Stored data:
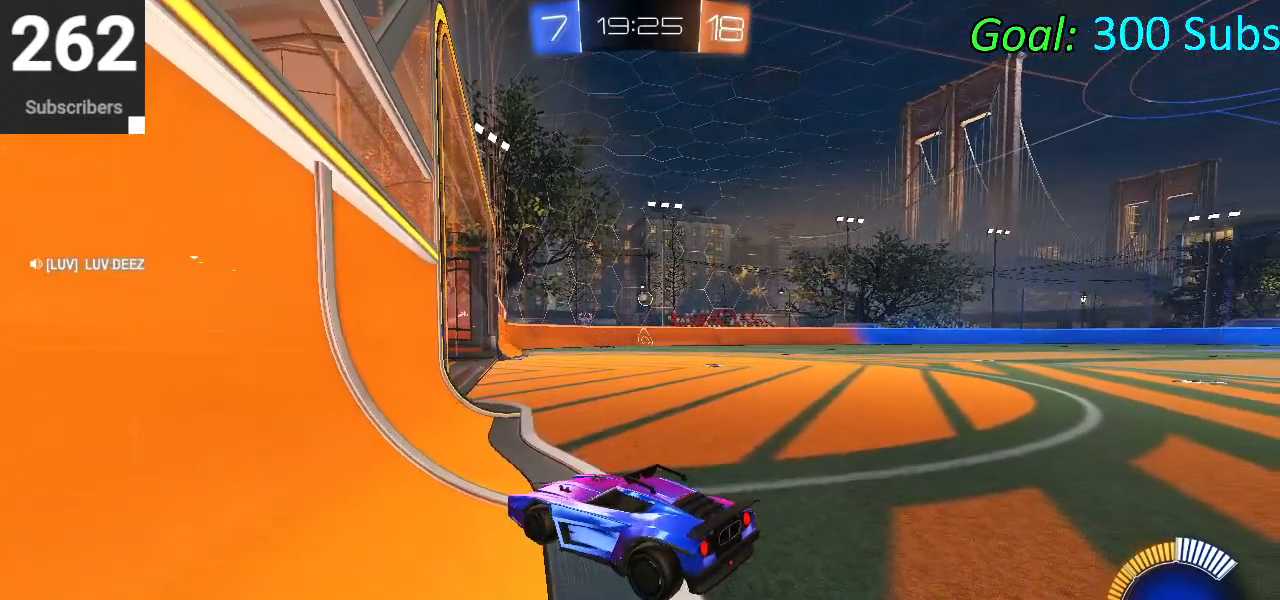
{"buttons": [], "left_stick": "center", "right_stick": "center", "events": []}
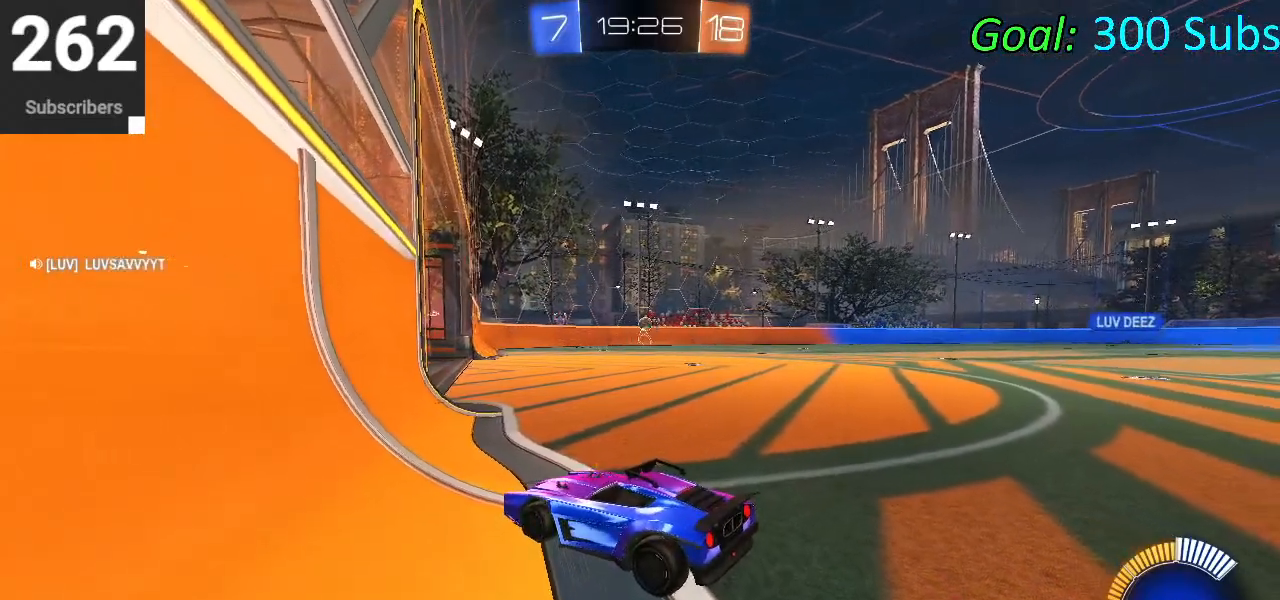
{"buttons": [], "left_stick": "up-right", "right_stick": "center", "events": [[450, "left_stick", "up-right"]]}
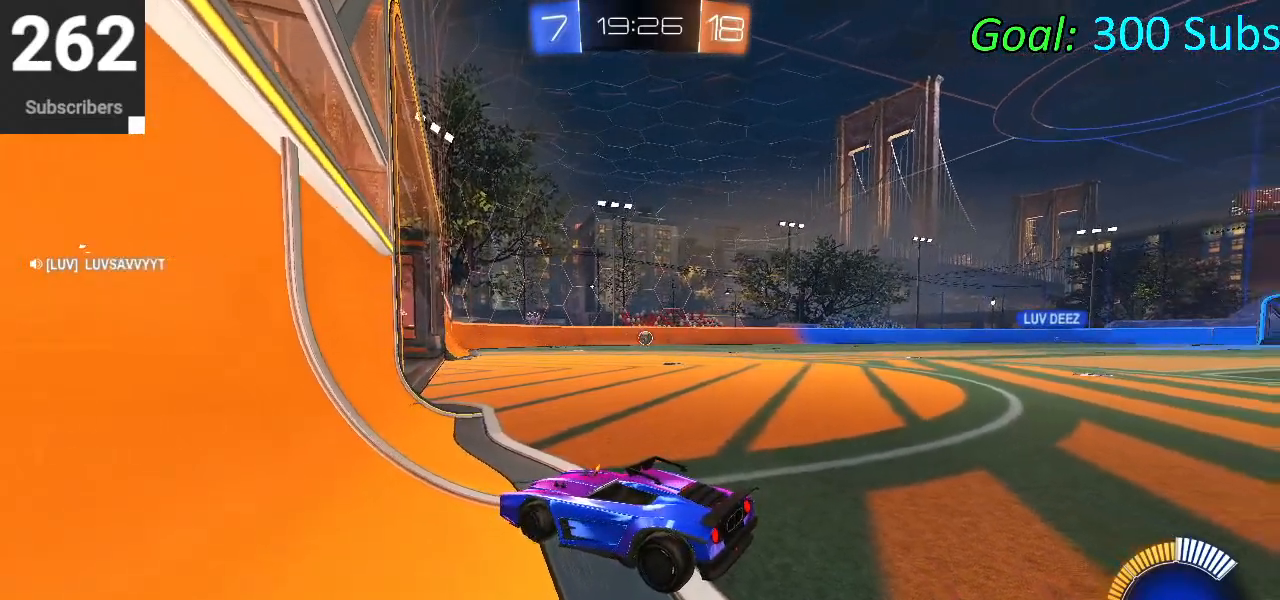
{"buttons": ["CIRCLE", "R2"], "left_stick": "up-right", "right_stick": "center", "events": [[133, "R2", "down"], [450, "CIRCLE", "down"]]}
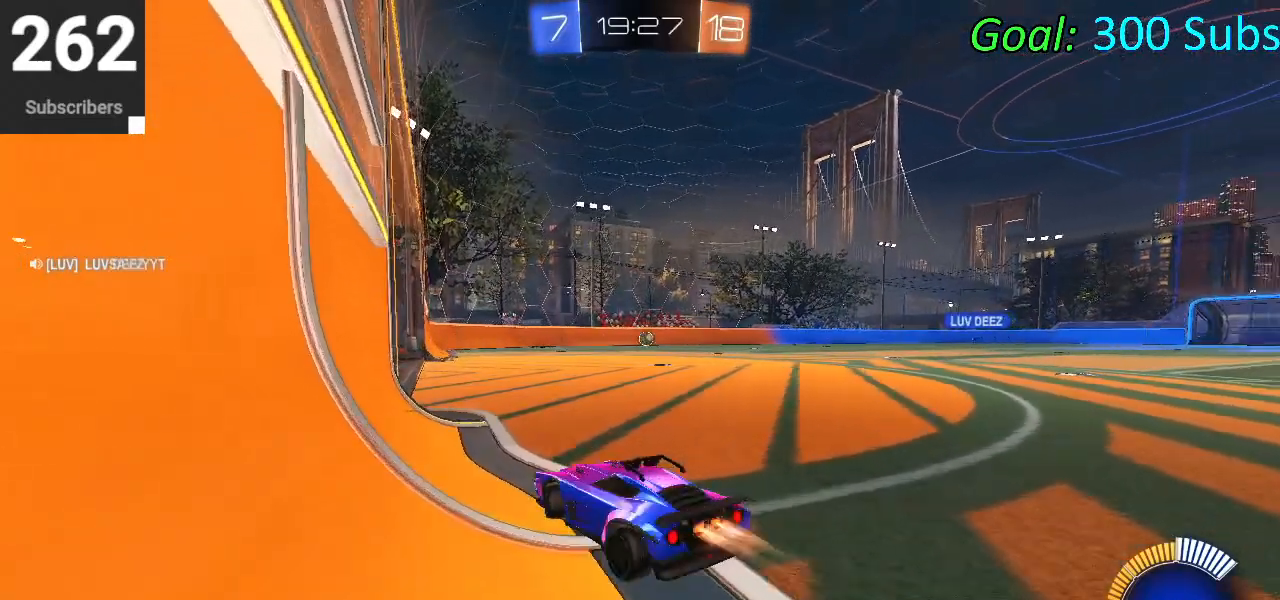
{"buttons": ["CROSS", "CIRCLE", "L1", "R2"], "left_stick": "up", "right_stick": "center", "events": [[233, "L1", "down"], [233, "R1", "down"], [383, "L1", "up"], [383, "R1", "up"], [400, "left_stick", "center"], [500, "CROSS", "down"], [500, "L1", "down"], [500, "left_stick", "up"]]}
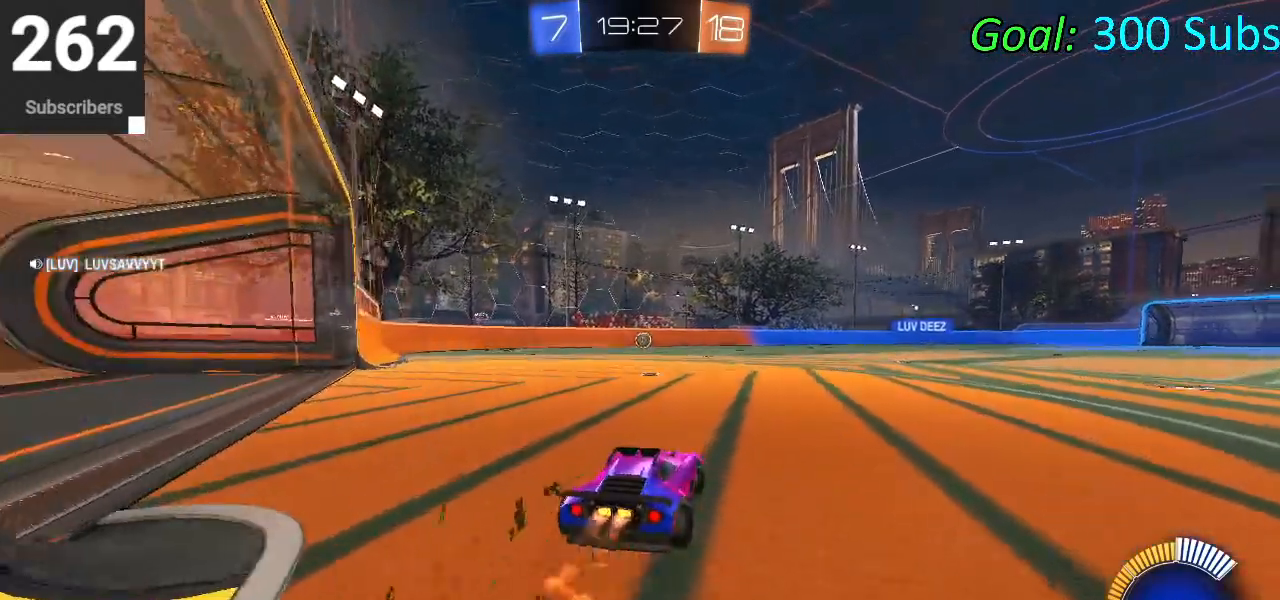
{"buttons": ["CIRCLE", "L1", "R2"], "left_stick": "down", "right_stick": "center", "events": [[67, "CROSS", "up"], [150, "CROSS", "down"], [217, "left_stick", "right"], [283, "left_stick", "down"], [300, "CROSS", "up"]]}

GOAL OF THE EXERCISE:
Repeat the data in full, exactly as it stands, but drop every picture.

EXERCISE OUTPUT:
{"buttons": [], "left_stick": "center", "right_stick": "center", "events": []}
{"buttons": [], "left_stick": "up-right", "right_stick": "center", "events": [[450, "left_stick", "up-right"]]}
{"buttons": ["CIRCLE", "R2"], "left_stick": "up-right", "right_stick": "center", "events": [[133, "R2", "down"], [450, "CIRCLE", "down"]]}
{"buttons": ["CROSS", "CIRCLE", "L1", "R2"], "left_stick": "up", "right_stick": "center", "events": [[233, "L1", "down"], [233, "R1", "down"], [383, "L1", "up"], [383, "R1", "up"], [400, "left_stick", "center"], [500, "CROSS", "down"], [500, "L1", "down"], [500, "left_stick", "up"]]}
{"buttons": ["CIRCLE", "L1", "R2"], "left_stick": "down", "right_stick": "center", "events": [[67, "CROSS", "up"], [150, "CROSS", "down"], [217, "left_stick", "right"], [283, "left_stick", "down"], [300, "CROSS", "up"]]}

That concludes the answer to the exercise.